Santa J. Ono, Ph.D. President at University of Michigan - Ann Arbor | Official website

A new study led by the University of Michigan has found that biodiversity plays a more significant role in promoting tree growth in wetter climates than in drier ones. The research, published in Nature Ecology & Evolution, analyzed data from 15 tree diversity experiments worldwide, covering 100,000 trees and nearly 130 species.

“Diversity matters everywhere we look,” said Peter Reich, professor of environment and sustainability and director of the Institute for Global Change Biology at the University of Michigan. “But in our experiments, we see it matters more in the wetter climates.”

The project drew on the Tree Diversity Network, which includes 34 sites globally and is recognized as the largest network of its kind. The study involved collaboration among researchers from almost a dozen countries and over 30 institutions. Funding came from international organizations such as the U.S. National Science Foundation, German Research Foundation, São Paulo Research Foundation, and University of Chinese Academy of Sciences.

“This provides a more nuanced insight into how biodiversity works in different environments,” said Reich, who is also a professor at the University of Minnesota. “If you’re thinking of restoring or regrowing, it makes a lot of sense to plant diverse trees,

especially in wetter areas.”

Reich clarified that “wetter” forests are not limited to tropical rainforests; by their criteria, regions like Michigan’s forests also qualify as wet.

Lead author Liting Zheng explained some of the findings: “We find a tree growth boost in diverse tree neighbourhoods with different species and functional traits—for example, specific leaf area and wood density.” Zheng conducted this work as a postdoctoral fellow at Michigan’s School of Environment and Sustainability and now works at the German Center for Integrative Biodiversity Research.

“Our results highlight the importance of establishing and maintaining high neighborhood diversity in forest management—especially to maximize the potential of biodiversity as a nature-based climate solution in wetter regions.”

Previous studies have produced mixed results regarding biodiversity’s benefits under varying climate conditions.
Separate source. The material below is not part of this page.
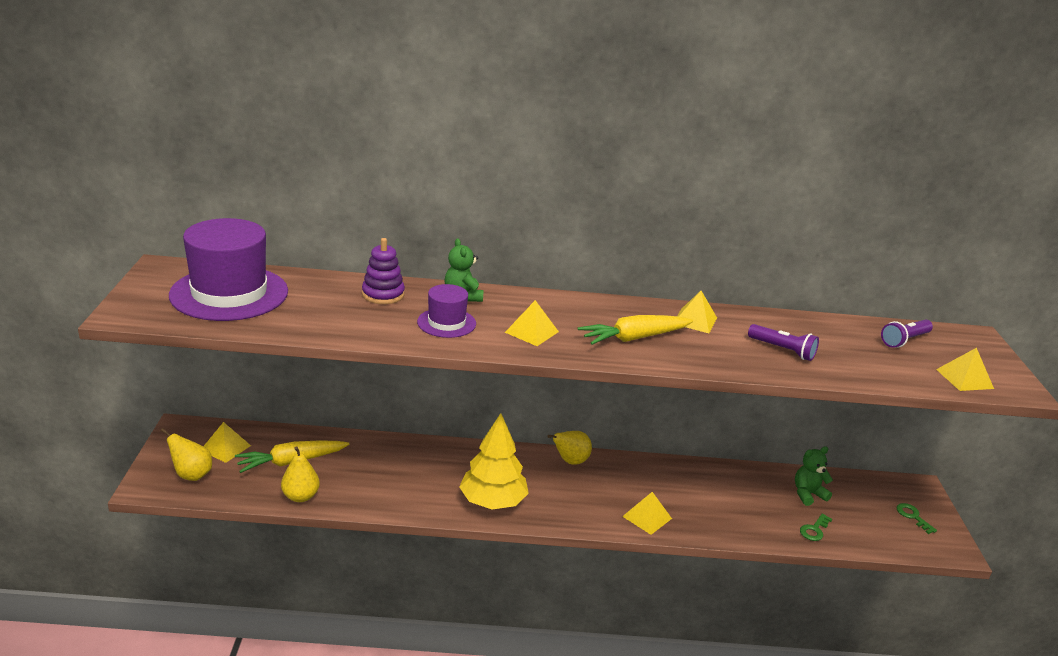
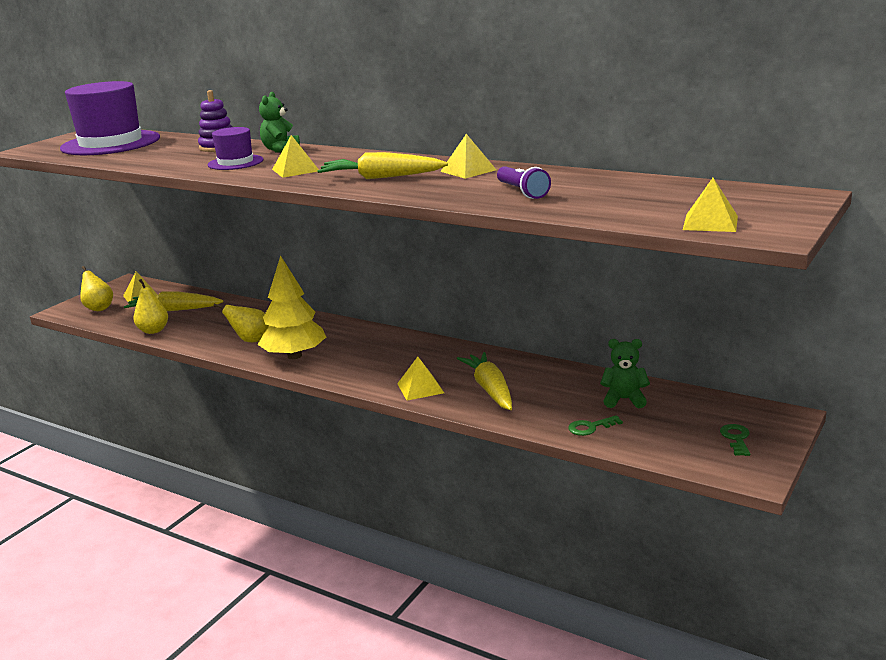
camera: 35 degrees right, 5 degrees down
(570, 461) = (401, 340): yellow pear -> yellow pear (251, 340)
(703, 506) = (490, 389): none -> yellow carrot
(904, 340) = (692, 193): purple flashlight -> none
Reich noted that many earlier projects focused on single sites or used broad measures of biodiversity across entire communities rather than examining individual trees and their immediate neighbors.

“What’s unique about our study is it has 15 long-term experiments with lots and lots and lots of trees,” Reich said. “Then, rather than looking at an entire community, we looked at every individual and eight or so of its neighbors and asked, ‘Are those neighbors diverse or not?'”

He acknowledged one limitation: all studied trees were relatively young (4 to 14 years old), but suggested there is no clear reason why results would differ for older forests.

The study also found that while biodiversity has a greater effect on growth in wetter climates overall, this impact does not increase during particularly wet years within those climates.

“Diversity appears to be better suited for the average condition, which matters for management,” Reich said. “There’s thinking that biodiversity is really going to help you when you have those extreme years and some evidence supporting this idea, but in our data this was not the case.”

Kai Zhu and Inés Ibáñez from Michigan’s School of Environment and Sustainability also contributed to the research.